Try it ▸
The required output is every entry, printed exactly as written.

= Beginning of Section =

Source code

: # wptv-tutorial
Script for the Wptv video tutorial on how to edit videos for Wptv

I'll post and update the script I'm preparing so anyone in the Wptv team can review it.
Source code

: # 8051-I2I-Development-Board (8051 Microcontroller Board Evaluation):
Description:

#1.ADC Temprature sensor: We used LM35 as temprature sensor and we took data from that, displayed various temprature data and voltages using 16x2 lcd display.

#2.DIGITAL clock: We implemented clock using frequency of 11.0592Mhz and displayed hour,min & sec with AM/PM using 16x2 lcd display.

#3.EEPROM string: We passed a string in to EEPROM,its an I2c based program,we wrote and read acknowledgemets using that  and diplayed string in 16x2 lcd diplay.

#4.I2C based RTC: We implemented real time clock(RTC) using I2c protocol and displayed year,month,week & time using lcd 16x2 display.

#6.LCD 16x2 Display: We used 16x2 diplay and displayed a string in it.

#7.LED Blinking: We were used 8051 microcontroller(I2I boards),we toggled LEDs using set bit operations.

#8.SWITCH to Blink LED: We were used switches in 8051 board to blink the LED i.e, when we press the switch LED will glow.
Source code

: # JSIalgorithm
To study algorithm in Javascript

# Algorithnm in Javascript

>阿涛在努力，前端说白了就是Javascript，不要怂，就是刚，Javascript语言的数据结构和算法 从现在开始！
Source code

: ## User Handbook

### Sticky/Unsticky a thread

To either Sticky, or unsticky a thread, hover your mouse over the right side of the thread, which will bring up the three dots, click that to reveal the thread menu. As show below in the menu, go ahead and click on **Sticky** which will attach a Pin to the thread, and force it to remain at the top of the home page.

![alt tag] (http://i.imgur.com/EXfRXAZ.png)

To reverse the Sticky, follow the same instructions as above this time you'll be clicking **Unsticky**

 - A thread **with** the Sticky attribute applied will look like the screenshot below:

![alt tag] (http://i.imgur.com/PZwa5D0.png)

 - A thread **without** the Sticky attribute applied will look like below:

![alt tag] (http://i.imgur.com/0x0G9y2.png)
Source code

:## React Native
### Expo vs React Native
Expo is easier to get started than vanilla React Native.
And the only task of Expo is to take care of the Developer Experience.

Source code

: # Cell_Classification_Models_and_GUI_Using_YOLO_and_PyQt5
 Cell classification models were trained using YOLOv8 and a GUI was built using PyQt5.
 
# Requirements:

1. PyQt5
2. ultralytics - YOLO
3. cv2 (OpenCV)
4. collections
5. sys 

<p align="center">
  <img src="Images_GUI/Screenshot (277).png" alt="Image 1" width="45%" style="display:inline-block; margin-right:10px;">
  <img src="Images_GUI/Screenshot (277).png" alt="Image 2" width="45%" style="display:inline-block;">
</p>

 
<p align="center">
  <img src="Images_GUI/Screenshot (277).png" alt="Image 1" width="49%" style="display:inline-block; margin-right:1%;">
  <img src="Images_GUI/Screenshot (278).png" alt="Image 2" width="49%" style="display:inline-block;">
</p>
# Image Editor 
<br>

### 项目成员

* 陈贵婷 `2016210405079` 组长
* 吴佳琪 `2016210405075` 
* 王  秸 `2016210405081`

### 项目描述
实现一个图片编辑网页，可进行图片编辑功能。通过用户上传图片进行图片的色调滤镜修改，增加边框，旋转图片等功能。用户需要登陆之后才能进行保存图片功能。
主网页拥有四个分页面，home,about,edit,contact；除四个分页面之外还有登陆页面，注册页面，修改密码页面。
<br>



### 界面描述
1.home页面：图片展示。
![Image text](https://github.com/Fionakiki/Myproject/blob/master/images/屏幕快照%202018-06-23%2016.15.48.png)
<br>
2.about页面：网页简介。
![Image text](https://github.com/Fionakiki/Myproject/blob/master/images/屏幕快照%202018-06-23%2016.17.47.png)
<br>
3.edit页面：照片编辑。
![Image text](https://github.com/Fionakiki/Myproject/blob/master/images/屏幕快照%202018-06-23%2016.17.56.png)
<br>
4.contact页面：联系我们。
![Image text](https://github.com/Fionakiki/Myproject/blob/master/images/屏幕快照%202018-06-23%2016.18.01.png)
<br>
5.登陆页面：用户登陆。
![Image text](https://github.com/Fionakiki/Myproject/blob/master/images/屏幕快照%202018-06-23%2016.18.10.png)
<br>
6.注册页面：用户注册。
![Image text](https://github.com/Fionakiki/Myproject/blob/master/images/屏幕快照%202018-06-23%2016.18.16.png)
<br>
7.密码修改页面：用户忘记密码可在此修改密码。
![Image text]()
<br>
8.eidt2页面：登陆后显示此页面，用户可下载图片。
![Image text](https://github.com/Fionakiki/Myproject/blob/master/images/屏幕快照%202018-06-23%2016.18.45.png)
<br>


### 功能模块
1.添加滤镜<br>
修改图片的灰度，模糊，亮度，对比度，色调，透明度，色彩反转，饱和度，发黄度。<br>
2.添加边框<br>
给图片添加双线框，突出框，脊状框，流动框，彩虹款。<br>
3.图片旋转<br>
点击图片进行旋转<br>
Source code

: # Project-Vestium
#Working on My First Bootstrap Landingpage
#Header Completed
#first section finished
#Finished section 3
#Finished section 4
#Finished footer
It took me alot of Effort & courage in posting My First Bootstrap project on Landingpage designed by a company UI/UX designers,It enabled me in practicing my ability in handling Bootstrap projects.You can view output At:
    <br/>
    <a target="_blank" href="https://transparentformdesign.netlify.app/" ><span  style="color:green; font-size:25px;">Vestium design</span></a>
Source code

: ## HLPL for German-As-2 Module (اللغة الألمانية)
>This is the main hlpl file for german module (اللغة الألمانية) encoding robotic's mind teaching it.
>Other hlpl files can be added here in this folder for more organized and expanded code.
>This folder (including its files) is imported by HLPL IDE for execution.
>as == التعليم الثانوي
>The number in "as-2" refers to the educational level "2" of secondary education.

= End of Section =

Task output ▸
Source code

: # wptv-tutorial
Script for the Wptv video tutorial on how to edit videos for Wptv

I'll post and update the script I'm preparing so anyone in the Wptv team can review it.
Source code

: # 8051-I2I-Development-Board (8051 Microcontroller Board Evaluation):
Description:

#1.ADC Temprature sensor: We used LM35 as temprature sensor and we took data from that, displayed various temprature data and voltages using 16x2 lcd display.

#2.DIGITAL clock: We implemented clock using frequency of 11.0592Mhz and displayed hour,min & sec with AM/PM using 16x2 lcd display.

#3.EEPROM string: We passed a string in to EEPROM,its an I2c based program,we wrote and read acknowledgemets using that  and diplayed string in 16x2 lcd diplay.

#4.I2C based RTC: We implemented real time clock(RTC) using I2c protocol and displayed year,month,week & time using lcd 16x2 display.

#6.LCD 16x2 Display: We used 16x2 diplay and displayed a string in it.

#7.LED Blinking: We were used 8051 microcontroller(I2I boards),we toggled LEDs using set bit operations.

#8.SWITCH to Blink LED: We were used switches in 8051 board to blink the LED i.e, when we press the switch LED will glow.
Source code

: # JSIalgorithm
To study algorithm in Javascript

# Algorithnm in Javascript

>阿涛在努力，前端说白了就是Javascript，不要怂，就是刚，Javascript语言的数据结构和算法 从现在开始！
Source code

: ## User Handbook

### Sticky/Unsticky a thread

To either Sticky, or unsticky a thread, hover your mouse over the right side of the thread, which will bring up the three dots, click that to reveal the thread menu. As show below in the menu, go ahead and click on **Sticky** which will attach a Pin to the thread, and force it to remain at the top of the home page.

![alt tag] (http://i.imgur.com/EXfRXAZ.png)

To reverse the Sticky, follow the same instructions as above this time you'll be clicking **Unsticky**

 - A thread **with** the Sticky attribute applied will look like the screenshot below:

![alt tag] (http://i.imgur.com/PZwa5D0.png)

 - A thread **without** the Sticky attribute applied will look like below:

![alt tag] (http://i.imgur.com/0x0G9y2.png)
Source code

:## React Native
### Expo vs React Native
Expo is easier to get started than vanilla React Native.
And the only task of Expo is to take care of the Developer Experience.

Source code

: # Cell_Classification_Models_and_GUI_Using_YOLO_and_PyQt5
 Cell classification models were trained using YOLOv8 and a GUI was built using PyQt5.
 
# Requirements:

1. PyQt5
2. ultralytics - YOLO
3. cv2 (OpenCV)
4. collections
5. sys 

<p align="center">
  <img src="Images_GUI/Screenshot (277).png" alt="Image 1" width="45%" style="display:inline-block; margin-right:10px;">
  <img src="Images_GUI/Screenshot (277).png" alt="Image 2" width="45%" style="display:inline-block;">
</p>

 
<p align="center">
  <img src="Images_GUI/Screenshot (277).png" alt="Image 1" width="49%" style="display:inline-block; margin-right:1%;">
  <img src="Images_GUI/Screenshot (278).png" alt="Image 2" width="49%" style="display:inline-block;">
</p>
# Image Editor 
<br>

### 项目成员

* 陈贵婷 `2016210405079` 组长
* 吴佳琪 `2016210405075` 
* 王  秸 `2016210405081`

### 项目描述
实现一个图片编辑网页，可进行图片编辑功能。通过用户上传图片进行图片的色调滤镜修改，增加边框，旋转图片等功能。用户需要登陆之后才能进行保存图片功能。
主网页拥有四个分页面，home,about,edit,contact；除四个分页面之外还有登陆页面，注册页面，修改密码页面。
<br>



### 界面描述
1.home页面：图片展示。
![Image text](https://github.com/Fionakiki/Myproject/blob/master/images/屏幕快照%202018-06-23%2016.15.48.png)
<br>
2.about页面：网页简介。
![Image text](https://github.com/Fionakiki/Myproject/blob/master/images/屏幕快照%202018-06-23%2016.17.47.png)
<br>
3.edit页面：照片编辑。
![Image text](https://github.com/Fionakiki/Myproject/blob/master/images/屏幕快照%202018-06-23%2016.17.56.png)
<br>
4.contact页面：联系我们。
![Image text](https://github.com/Fionakiki/Myproject/blob/master/images/屏幕快照%202018-06-23%2016.18.01.png)
<br>
5.登陆页面：用户登陆。
![Image text](https://github.com/Fionakiki/Myproject/blob/master/images/屏幕快照%202018-06-23%2016.18.10.png)
<br>
6.注册页面：用户注册。
![Image text](https://github.com/Fionakiki/Myproject/blob/master/images/屏幕快照%202018-06-23%2016.18.16.png)
<br>
7.密码修改页面：用户忘记密码可在此修改密码。
![Image text]()
<br>
8.eidt2页面：登陆后显示此页面，用户可下载图片。
![Image text](https://github.com/Fionakiki/Myproject/blob/master/images/屏幕快照%202018-06-23%2016.18.45.png)
<br>


### 功能模块
1.添加滤镜<br>
修改图片的灰度，模糊，亮度，对比度，色调，透明度，色彩反转，饱和度，发黄度。<br>
2.添加边框<br>
给图片添加双线框，突出框，脊状框，流动框，彩虹款。<br>
3.图片旋转<br>
点击图片进行旋转<br>
Source code

: # Project-Vestium
#Working on My First Bootstrap Landingpage
#Header Completed
#first section finished
#Finished section 3
#Finished section 4
#Finished footer
It took me alot of Effort & courage in posting My First Bootstrap project on Landingpage designed by a company UI/UX designers,It enabled me in practicing my ability in handling Bootstrap projects.You can view output At:
    <br/>
    <a target="_blank" href="https://transparentformdesign.netlify.app/" ><span  style="color:green; font-size:25px;">Vestium design</span></a>
Source code

: ## HLPL for German-As-2 Module (اللغة الألمانية)
>This is the main hlpl file for german module (اللغة الألمانية) encoding robotic's mind teaching it.
>Other hlpl files can be added here in this folder for more organized and expanded code.
>This folder (including its files) is imported by HLPL IDE for execution.
>as == التعليم الثانوي
>The number in "as-2" refers to the educational level "2" of secondary education.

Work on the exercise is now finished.